TASK INSTRUCTIONS - Return all lines below containing the word "Zitadel".
GIVEN RECORDS Start Marker
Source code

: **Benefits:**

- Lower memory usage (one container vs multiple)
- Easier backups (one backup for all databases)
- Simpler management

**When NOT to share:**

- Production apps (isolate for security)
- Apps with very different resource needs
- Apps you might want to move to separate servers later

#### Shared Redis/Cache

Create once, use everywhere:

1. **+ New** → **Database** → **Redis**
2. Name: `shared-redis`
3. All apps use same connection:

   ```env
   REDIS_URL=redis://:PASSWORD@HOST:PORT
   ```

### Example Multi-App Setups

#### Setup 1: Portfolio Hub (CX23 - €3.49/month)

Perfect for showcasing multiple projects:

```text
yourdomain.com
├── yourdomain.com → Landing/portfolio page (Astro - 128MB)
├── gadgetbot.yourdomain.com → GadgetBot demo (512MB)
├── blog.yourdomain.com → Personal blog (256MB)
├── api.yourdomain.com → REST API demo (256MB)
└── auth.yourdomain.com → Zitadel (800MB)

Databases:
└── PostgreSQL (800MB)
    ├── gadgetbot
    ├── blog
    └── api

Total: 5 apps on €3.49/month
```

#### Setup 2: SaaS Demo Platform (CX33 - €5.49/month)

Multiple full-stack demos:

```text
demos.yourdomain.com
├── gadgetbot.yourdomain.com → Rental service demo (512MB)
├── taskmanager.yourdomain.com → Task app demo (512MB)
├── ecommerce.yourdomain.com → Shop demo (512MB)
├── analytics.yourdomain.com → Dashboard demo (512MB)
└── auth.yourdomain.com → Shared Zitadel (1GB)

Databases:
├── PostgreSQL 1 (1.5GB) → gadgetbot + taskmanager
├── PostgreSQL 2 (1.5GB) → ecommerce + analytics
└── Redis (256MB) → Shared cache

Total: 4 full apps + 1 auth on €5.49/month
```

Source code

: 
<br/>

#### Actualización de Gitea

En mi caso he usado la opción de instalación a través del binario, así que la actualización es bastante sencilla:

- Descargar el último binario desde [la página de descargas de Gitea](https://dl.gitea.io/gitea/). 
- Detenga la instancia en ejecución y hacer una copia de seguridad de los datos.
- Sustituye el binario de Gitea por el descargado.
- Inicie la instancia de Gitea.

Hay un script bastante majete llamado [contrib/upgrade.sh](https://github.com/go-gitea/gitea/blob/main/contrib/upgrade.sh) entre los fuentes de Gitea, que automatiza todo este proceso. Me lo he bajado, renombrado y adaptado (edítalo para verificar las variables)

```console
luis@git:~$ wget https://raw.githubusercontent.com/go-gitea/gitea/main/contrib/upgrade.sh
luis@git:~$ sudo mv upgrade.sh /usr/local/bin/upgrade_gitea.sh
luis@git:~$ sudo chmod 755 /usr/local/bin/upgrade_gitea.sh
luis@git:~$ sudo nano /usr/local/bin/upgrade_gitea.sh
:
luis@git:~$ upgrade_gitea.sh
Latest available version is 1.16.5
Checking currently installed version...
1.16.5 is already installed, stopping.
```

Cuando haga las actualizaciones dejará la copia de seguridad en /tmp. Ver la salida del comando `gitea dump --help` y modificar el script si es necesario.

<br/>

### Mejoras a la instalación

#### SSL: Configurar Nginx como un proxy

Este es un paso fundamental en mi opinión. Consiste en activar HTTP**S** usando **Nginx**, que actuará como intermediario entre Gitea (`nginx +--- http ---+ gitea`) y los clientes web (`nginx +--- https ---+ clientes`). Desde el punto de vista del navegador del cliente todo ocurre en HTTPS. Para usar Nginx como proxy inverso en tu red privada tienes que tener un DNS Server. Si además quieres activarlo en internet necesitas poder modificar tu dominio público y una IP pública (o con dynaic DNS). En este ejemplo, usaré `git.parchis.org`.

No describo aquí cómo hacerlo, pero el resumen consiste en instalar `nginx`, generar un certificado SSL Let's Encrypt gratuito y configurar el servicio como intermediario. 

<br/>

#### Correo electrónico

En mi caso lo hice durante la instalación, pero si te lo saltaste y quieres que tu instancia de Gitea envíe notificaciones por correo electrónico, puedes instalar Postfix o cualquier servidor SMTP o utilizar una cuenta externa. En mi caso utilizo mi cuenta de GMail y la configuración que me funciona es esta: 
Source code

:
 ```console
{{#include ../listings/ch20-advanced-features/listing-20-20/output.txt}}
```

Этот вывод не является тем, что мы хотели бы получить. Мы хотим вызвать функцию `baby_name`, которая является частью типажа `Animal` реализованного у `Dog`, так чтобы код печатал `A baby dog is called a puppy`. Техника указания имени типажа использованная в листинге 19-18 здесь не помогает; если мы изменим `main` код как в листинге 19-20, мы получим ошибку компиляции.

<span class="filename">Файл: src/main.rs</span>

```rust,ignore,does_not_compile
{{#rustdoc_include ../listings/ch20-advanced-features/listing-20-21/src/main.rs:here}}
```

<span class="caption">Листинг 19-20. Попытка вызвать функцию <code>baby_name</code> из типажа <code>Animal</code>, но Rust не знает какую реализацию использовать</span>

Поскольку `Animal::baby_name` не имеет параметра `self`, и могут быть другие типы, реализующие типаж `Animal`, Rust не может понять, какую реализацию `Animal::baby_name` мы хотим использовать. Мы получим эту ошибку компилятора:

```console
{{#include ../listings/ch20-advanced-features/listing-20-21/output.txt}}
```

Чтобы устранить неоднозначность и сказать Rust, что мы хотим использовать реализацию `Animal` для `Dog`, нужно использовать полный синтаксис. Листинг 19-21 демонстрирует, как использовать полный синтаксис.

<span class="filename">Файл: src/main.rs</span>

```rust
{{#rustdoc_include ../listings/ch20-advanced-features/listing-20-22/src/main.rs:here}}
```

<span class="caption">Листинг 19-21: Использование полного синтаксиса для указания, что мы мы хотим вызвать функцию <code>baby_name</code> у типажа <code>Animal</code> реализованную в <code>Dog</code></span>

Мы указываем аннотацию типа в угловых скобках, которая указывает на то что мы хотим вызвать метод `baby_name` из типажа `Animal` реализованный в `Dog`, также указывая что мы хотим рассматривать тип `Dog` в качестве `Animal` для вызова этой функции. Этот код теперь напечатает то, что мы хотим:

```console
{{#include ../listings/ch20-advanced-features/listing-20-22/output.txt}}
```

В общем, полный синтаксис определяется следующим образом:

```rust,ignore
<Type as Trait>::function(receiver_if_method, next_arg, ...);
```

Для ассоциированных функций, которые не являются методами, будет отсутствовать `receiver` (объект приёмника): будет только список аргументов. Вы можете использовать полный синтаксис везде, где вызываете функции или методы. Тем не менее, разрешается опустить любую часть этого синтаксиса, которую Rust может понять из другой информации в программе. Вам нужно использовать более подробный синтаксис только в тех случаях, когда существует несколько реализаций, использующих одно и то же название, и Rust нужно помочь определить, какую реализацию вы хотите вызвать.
GIVEN RECORDS End Marker
COMPLETED TASK -
└── auth.yourdomain.com → Zitadel (800MB)
└── auth.yourdomain.com → Shared Zitadel (1GB)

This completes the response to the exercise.